## [Problems to solve]
**1)** Answer these about the passage on Nayfeld's cookbook, one line each:
(a) What is the name of the new concept Nayfeld is opening this fall?
(b) What simple idea did his first cookbook begin with?
(c) Who co-wrote the book with Nayfeld?
**2)** Update the passage on Nayfeld's cookbook: give the text between "Dad, What’s for Dinner is" and "losing their mind.", inclusive, again, with "meatballs" changed to "lasagna".

## [Passage shown]
David Nayfeld says it plainly: “Nothing means anything if it’s not personal. Nothing will ever become anything of worth or greatness if you can’t become vulnerable.”
The San Francisco–based chef behind Che Fico, Che Fico Parco Menlo, Che Fico Pizzeria, Bubbelah, and the soon to open Via Aurelia (his new concept opening this Fall), Nayfeld is known for his ingredient-driven cooking, straight-talking personality, and deep roots in both Italian and Jewish food traditions. His first cookbook, Dad, What’s for Dinner, began with a simple idea: sharing a few systems and strategies for streamlining family meals during the early pandemic, when so many parents were suddenly overwhelmed. But as life unraveled—his relationship ended, custody battles began, and time with his daughter became something he had to fight for—the project evolved. The result is a book that’s as emotional as it is practical, a guide that speaks not just to dads, but to anyone trying to feed someone they love while holding their own life together.
Dad, What’s for Dinner is a practical cookbook with a pulse. It’s filled with family-style recipes that favor repetition over reinvention—meatballs, spaghetti, turkey chili, cutlets, and soups that are meant to be cooked often, not just admired. Nayfeld, along with co-writer Joshua David Stein, writes with clarity and just enough edge, peppering his headnotes with wry commentary and no-nonsense advice. The tone is equal parts home-cook and chef-dad, grounded in real life and geared toward anyone trying to get food on the table without losing their mind.

## [Exercise data]
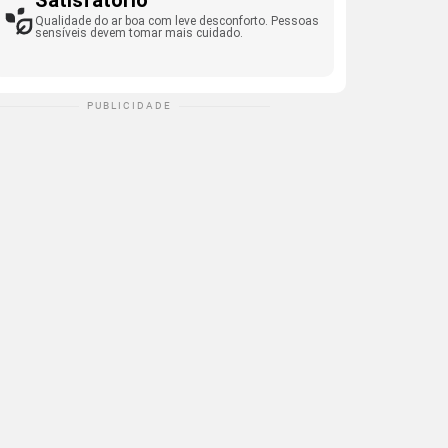
Satisfatório
Qualidade do ar boa com leve desconforto. Pessoas
sensíveis devem tomar mais cuidado.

## [Answer set]
**1)**
(a) Via Aurelia
(b) Sharing a few systems and strategies for streamlining family meals during the early pandemic
(c) Joshua David Stein

**2)**
Dad, What’s for Dinner is a practical cookbook with a pulse. It’s filled with family-style recipes that favor repetition over reinvention—lasagna, spaghetti, turkey chili, cutlets, and soups that are meant to be cooked often, not just admired. Nayfeld, along with co-writer Joshua David Stein, writes with clarity and just enough edge, peppering his headnotes with wry commentary and no-nonsense advice. The tone is equal parts home-cook and chef-dad, grounded in real life and geared toward anyone trying to get food on the table without losing their mind.